Content starts
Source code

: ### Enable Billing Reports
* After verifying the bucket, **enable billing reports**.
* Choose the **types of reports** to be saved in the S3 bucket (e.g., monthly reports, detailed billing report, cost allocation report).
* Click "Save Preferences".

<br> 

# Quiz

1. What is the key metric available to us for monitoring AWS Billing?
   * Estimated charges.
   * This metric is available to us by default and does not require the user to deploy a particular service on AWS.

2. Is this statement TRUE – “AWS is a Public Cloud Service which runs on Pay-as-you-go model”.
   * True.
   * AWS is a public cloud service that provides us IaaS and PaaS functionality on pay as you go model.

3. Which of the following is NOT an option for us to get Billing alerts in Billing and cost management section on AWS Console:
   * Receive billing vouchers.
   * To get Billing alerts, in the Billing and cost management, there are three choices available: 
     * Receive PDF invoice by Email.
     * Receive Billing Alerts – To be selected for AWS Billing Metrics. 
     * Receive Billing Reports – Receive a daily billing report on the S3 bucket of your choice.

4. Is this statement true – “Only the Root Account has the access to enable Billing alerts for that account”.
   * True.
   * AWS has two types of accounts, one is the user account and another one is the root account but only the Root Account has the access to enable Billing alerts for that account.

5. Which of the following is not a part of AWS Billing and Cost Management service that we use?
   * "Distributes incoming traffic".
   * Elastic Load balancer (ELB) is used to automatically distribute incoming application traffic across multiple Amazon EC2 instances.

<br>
Content ends
= Exercise =
Convert the source text in the row above into a Markdown table with the columns Number and Line. Put each nonblank line under Line and its position in sequence under Number.

= Reply to the exercise =
| Number | Line |
|---|---|
| 1 | Source code |
| 2 | : ### Enable Billing Reports |
| 3 | * After verifying the bucket, **enable billing reports**. |
| 4 | * Choose the **types of reports** to be saved in the S3 bucket (e.g., monthly reports, detailed billing report, cost allocation report). |
| 5 | * Click "Save Preferences". |
| 6 | <br>  |
| 7 | # Quiz |
| 8 | 1. What is the key metric available to us for monitoring AWS Billing? |
| 9 |    * Estimated charges. |
| 10 |    * This metric is available to us by default and does not require the user to deploy a particular service on AWS. |
| 11 | 2. Is this statement TRUE – “AWS is a Public Cloud Service which runs on Pay-as-you-go model”. |
| 12 |    * True. |
| 13 |    * AWS is a public cloud service that provides us IaaS and PaaS functionality on pay as you go model. |
| 14 | 3. Which of the following is NOT an option for us to get Billing alerts in Billing and cost management section on AWS Console: |
| 15 |    * Receive billing vouchers. |
| 16 |    * To get Billing alerts, in the Billing and cost management, there are three choices available:  |
| 17 |      * Receive PDF invoice by Email. |
| 18 |      * Receive Billing Alerts – To be selected for AWS Billing Metrics.  |
| 19 |      * Receive Billing Reports – Receive a daily billing report on the S3 bucket of your choice. |
| 20 | 4. Is this statement true – “Only the Root Account has the access to enable Billing alerts for that account”. |
| 21 |    * True. |
| 22 |    * AWS has two types of accounts, one is the user account and another one is the root account but only the Root Account has the access to enable Billing alerts for that account. |
| 23 | 5. Which of the following is not a part of AWS Billing and Cost Management service that we use? |
| 24 |    * "Distributes incoming traffic". |
| 25 |    * Elastic Load balancer (ELB) is used to automatically distribute incoming application traffic across multiple Amazon EC2 instances. |
| 26 | <br> |